One of the few stumbling blocks in Sea Salt & Paper is the iconography, in part because of how the duo sets are drawn. This caused some interesting problems during my family games. The icons looked fine to me, as I needed two crab duo cards to form a set, but the outline of a crab on one half of the icon made some players think that they needed a full crab on the matching half. This is hard to describe in writing, so I can see why this is a struggle. I just wish that this icon was drawn differently.
The other issue in my four plays (all with exactly three players) is the time commitment. Sea Salt & Paper’s lighter ruleset and turn structure should lead to a game that lasts 15-20 minutes, especially with two or three players. In my experience, games run 30-40 minutes quite easily, especially considering how long some rounds will go as players try to get more points. The rules try to combat this with a “special case” warning: if the draw deck ever empties on a player’s turn, the entire round is canceled, with no scoring taking place.

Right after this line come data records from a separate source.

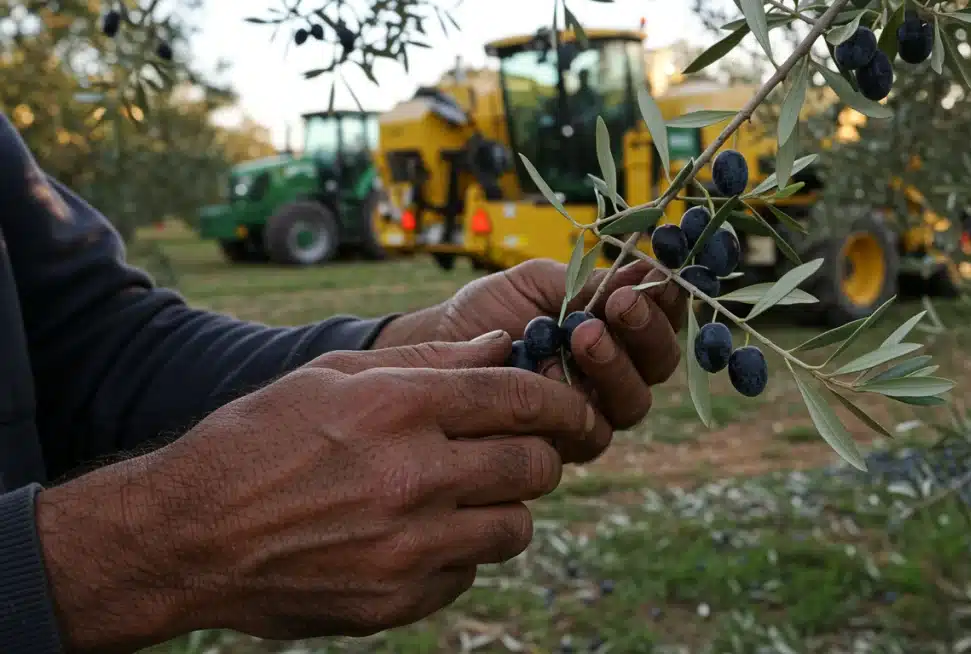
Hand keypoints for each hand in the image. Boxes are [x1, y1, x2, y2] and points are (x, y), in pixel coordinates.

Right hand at [36, 332, 596, 650]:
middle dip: (539, 454)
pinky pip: (468, 572)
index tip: (574, 409)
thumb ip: (429, 359)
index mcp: (397, 408)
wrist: (188, 535)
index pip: (520, 399)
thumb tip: (504, 344)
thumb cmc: (256, 441)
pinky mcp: (397, 599)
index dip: (562, 402)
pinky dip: (459, 553)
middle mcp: (412, 477)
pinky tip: (418, 535)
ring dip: (504, 508)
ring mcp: (408, 546)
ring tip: (464, 496)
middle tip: (517, 452)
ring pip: (515, 527)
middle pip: (534, 466)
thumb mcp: (331, 377)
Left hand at [374, 259, 687, 461]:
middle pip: (659, 364)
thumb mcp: (539, 283)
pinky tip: (553, 376)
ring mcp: (595, 414)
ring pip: (632, 402)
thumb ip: (589, 281)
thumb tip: (648, 265)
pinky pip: (590, 433)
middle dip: (645, 331)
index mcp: (620, 331)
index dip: (667, 301)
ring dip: (615, 365)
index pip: (664, 319)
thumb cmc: (491, 310)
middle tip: (620, 304)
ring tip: (584, 334)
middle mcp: (617, 376)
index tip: (652, 277)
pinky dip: (576, 403)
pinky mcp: (566, 447)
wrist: (438, 349)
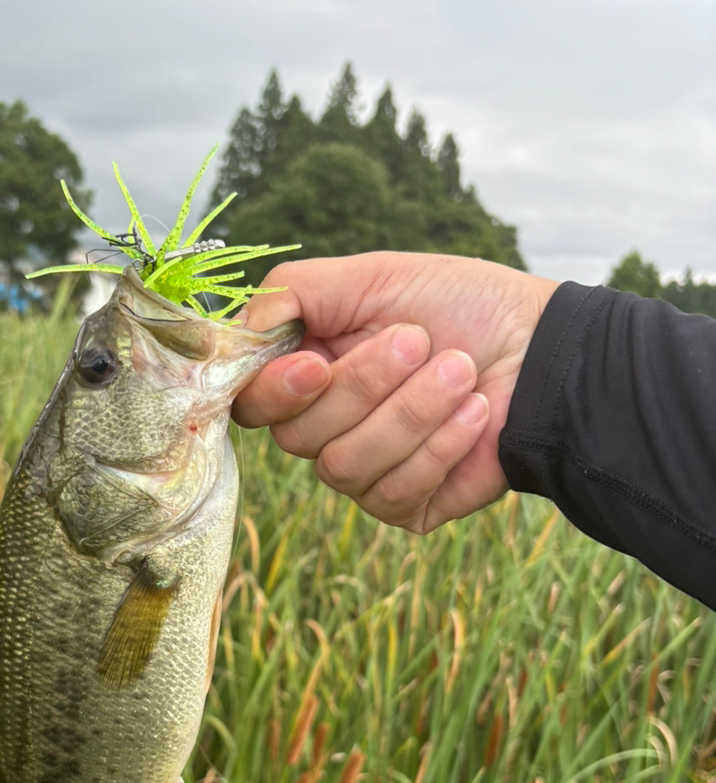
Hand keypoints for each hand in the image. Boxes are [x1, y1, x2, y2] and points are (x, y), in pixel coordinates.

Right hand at [233, 253, 558, 532]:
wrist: (545, 350)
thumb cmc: (461, 305)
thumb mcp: (372, 276)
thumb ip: (291, 295)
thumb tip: (237, 336)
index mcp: (308, 373)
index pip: (252, 404)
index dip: (276, 393)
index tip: (317, 366)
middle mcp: (326, 427)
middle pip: (299, 437)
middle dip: (367, 385)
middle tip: (420, 342)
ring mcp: (365, 473)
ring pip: (345, 468)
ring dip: (412, 412)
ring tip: (462, 371)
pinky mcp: (407, 506)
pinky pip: (395, 494)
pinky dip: (442, 445)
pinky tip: (477, 413)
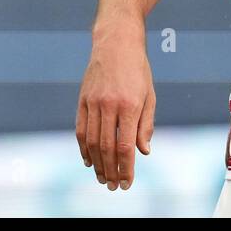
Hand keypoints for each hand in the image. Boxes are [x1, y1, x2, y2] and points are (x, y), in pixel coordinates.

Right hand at [75, 24, 155, 189]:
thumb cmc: (138, 70)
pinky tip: (89, 160)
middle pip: (107, 147)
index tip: (127, 183)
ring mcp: (93, 102)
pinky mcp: (82, 100)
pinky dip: (84, 148)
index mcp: (131, 105)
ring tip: (103, 178)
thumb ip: (146, 125)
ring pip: (92, 142)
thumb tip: (143, 152)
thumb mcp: (149, 94)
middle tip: (114, 186)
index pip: (125, 146)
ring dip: (97, 164)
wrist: (116, 43)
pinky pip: (81, 130)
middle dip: (111, 171)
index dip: (126, 168)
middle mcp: (110, 105)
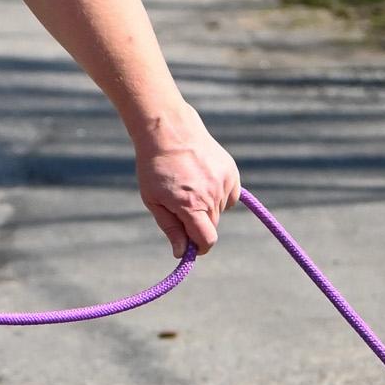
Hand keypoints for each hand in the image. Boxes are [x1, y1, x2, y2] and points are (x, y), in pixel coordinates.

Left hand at [133, 106, 238, 254]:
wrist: (169, 131)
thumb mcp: (154, 200)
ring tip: (188, 186)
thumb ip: (171, 228)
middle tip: (180, 207)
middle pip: (212, 226)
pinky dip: (218, 195)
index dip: (199, 247)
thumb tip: (182, 253)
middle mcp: (211, 195)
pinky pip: (229, 196)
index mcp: (190, 205)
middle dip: (198, 224)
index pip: (206, 240)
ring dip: (207, 207)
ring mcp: (223, 182)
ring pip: (219, 211)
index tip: (191, 246)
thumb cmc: (155, 167)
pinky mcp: (231, 172)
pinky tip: (203, 181)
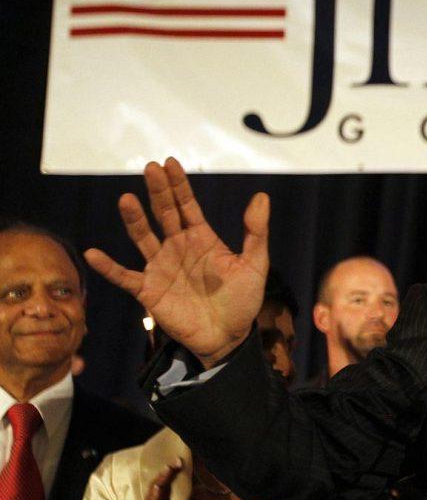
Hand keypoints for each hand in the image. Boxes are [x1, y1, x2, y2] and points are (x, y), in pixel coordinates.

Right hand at [84, 158, 268, 367]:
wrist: (229, 336)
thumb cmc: (242, 300)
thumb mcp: (255, 264)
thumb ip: (256, 231)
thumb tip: (261, 196)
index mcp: (201, 237)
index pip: (186, 205)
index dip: (178, 185)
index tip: (169, 163)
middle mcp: (177, 246)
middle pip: (164, 214)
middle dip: (158, 192)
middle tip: (150, 168)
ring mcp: (161, 267)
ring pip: (143, 238)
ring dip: (134, 220)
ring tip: (126, 199)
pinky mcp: (149, 291)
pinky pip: (125, 277)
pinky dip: (109, 267)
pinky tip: (93, 254)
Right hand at [140, 460, 183, 499]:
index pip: (165, 491)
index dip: (170, 476)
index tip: (180, 463)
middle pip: (158, 490)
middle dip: (165, 474)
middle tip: (176, 460)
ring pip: (153, 497)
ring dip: (160, 481)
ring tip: (168, 468)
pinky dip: (155, 497)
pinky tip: (160, 486)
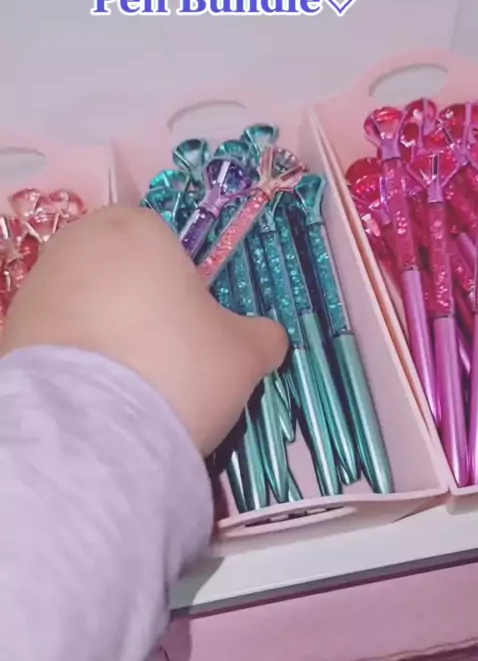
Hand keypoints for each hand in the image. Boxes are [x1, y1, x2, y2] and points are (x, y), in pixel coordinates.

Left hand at [1, 207, 287, 454]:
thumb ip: (263, 336)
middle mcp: (78, 244)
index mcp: (137, 228)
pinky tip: (93, 402)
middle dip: (142, 309)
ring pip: (88, 306)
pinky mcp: (10, 333)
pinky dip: (76, 363)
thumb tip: (269, 338)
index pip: (168, 245)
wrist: (90, 432)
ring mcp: (37, 287)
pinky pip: (57, 342)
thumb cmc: (176, 367)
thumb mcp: (243, 354)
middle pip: (123, 272)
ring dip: (107, 337)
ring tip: (128, 390)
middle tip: (164, 361)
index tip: (192, 333)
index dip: (185, 289)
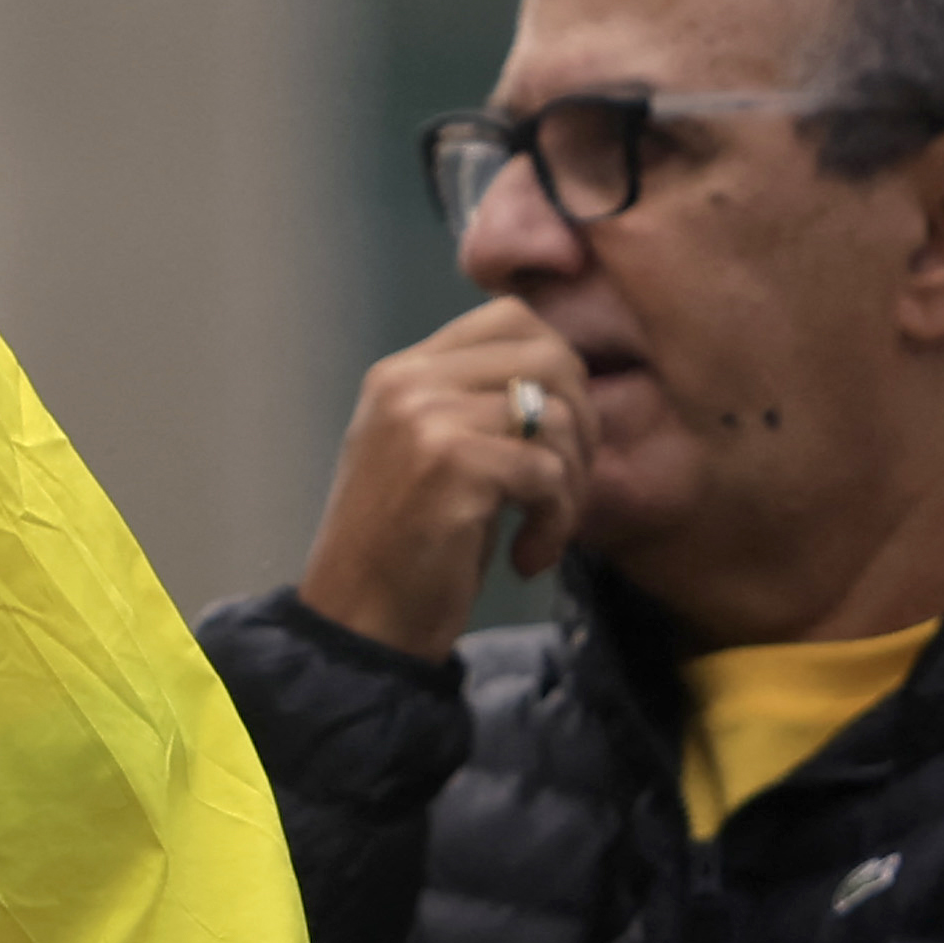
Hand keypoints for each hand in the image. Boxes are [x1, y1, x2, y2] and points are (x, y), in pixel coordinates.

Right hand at [294, 299, 597, 655]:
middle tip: (564, 485)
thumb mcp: (429, 453)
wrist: (360, 624)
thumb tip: (567, 376)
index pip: (511, 318)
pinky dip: (557, 524)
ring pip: (558, 416)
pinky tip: (526, 558)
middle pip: (550, 355)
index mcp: (402, 373)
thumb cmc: (406, 551)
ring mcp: (427, 419)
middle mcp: (408, 382)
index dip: (559, 372)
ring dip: (572, 485)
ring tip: (542, 531)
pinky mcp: (452, 466)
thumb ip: (474, 404)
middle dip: (583, 422)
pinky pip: (550, 473)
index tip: (555, 439)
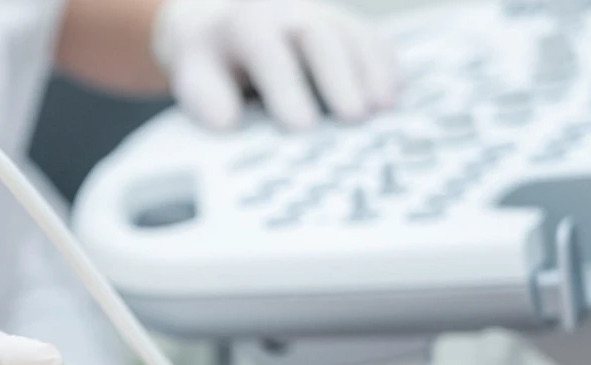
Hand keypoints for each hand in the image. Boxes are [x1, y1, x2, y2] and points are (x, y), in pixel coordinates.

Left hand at [152, 0, 401, 130]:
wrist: (219, 21)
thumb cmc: (209, 61)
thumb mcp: (194, 76)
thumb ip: (206, 97)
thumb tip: (228, 122)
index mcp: (245, 25)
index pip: (269, 54)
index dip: (287, 89)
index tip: (302, 127)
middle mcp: (286, 11)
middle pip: (318, 37)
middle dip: (338, 76)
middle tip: (354, 118)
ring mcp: (320, 13)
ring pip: (351, 34)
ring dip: (371, 71)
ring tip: (383, 108)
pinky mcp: (343, 23)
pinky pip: (371, 36)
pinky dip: (386, 62)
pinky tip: (397, 93)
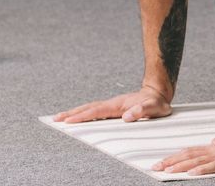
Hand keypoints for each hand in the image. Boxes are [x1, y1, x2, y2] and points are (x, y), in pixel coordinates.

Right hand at [52, 85, 171, 123]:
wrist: (158, 93)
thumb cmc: (157, 103)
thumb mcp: (154, 108)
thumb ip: (143, 111)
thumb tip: (128, 116)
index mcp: (118, 104)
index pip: (97, 111)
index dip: (83, 116)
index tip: (69, 121)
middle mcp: (112, 104)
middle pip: (88, 108)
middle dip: (72, 114)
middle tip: (55, 119)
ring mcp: (112, 105)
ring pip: (89, 108)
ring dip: (75, 113)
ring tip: (59, 118)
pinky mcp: (113, 108)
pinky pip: (95, 111)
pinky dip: (83, 114)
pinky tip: (77, 118)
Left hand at [151, 134, 214, 175]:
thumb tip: (213, 142)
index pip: (190, 152)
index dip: (175, 156)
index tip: (162, 161)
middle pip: (189, 156)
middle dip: (171, 161)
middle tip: (156, 167)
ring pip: (197, 161)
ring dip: (181, 166)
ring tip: (168, 170)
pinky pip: (214, 166)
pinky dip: (202, 170)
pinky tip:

But that won’t stop rounds from taking a little too long. In a two-player game, the scoring threshold is 40 points. That could take three rounds, it could take six rounds, it might take more. Early-round turns are quick, because you’re not sure which sets you should be focused on. Later, you’ll spend a little time staring at each discard pile to get a feel for which sets you should pursue and which ones you want to ensure your opponents can’t pursue. (Hate drafting is real.)
A couple of other issues will surface in a two-player game. One of those is more pronounced at lower player counts: the runaway leader problem. If you win a couple of last chance rounds early on, you might be ahead 20-4. Depending on the card draw, the player with the lead is very likely going to yell “stop” whenever they get to seven points to ensure they keep all seven of those points. The player behind will have to go “last chance” every round to catch up, no matter how well the cards are shaking out.
The other one is minor, but still an issue: the swimmer/shark duo cards allow you to steal one card from another player. However, when a player declares “last chance”, that person can no longer be robbed. In a two-player game, this becomes a nice protection tactic, but also hurts the other player because there is no one else at the table to rob. (In a four-player game, you can still rob any other player who didn’t call the “last chance.”)
The best thing about Sea Salt & Paper are the beautiful cards—that, plus a price in the $10 range and a box that can be stuffed in a jacket pocket, make this a fine holiday gift for a gamer. I wish the icons made for a more accessible teach for someone new to card games more complex than Old Maid, but for gamers looking for a long filler, you’ll be in good shape with Sea Salt & Paper. And, great news: this one is available on Board Game Arena, so you can always try before you buy.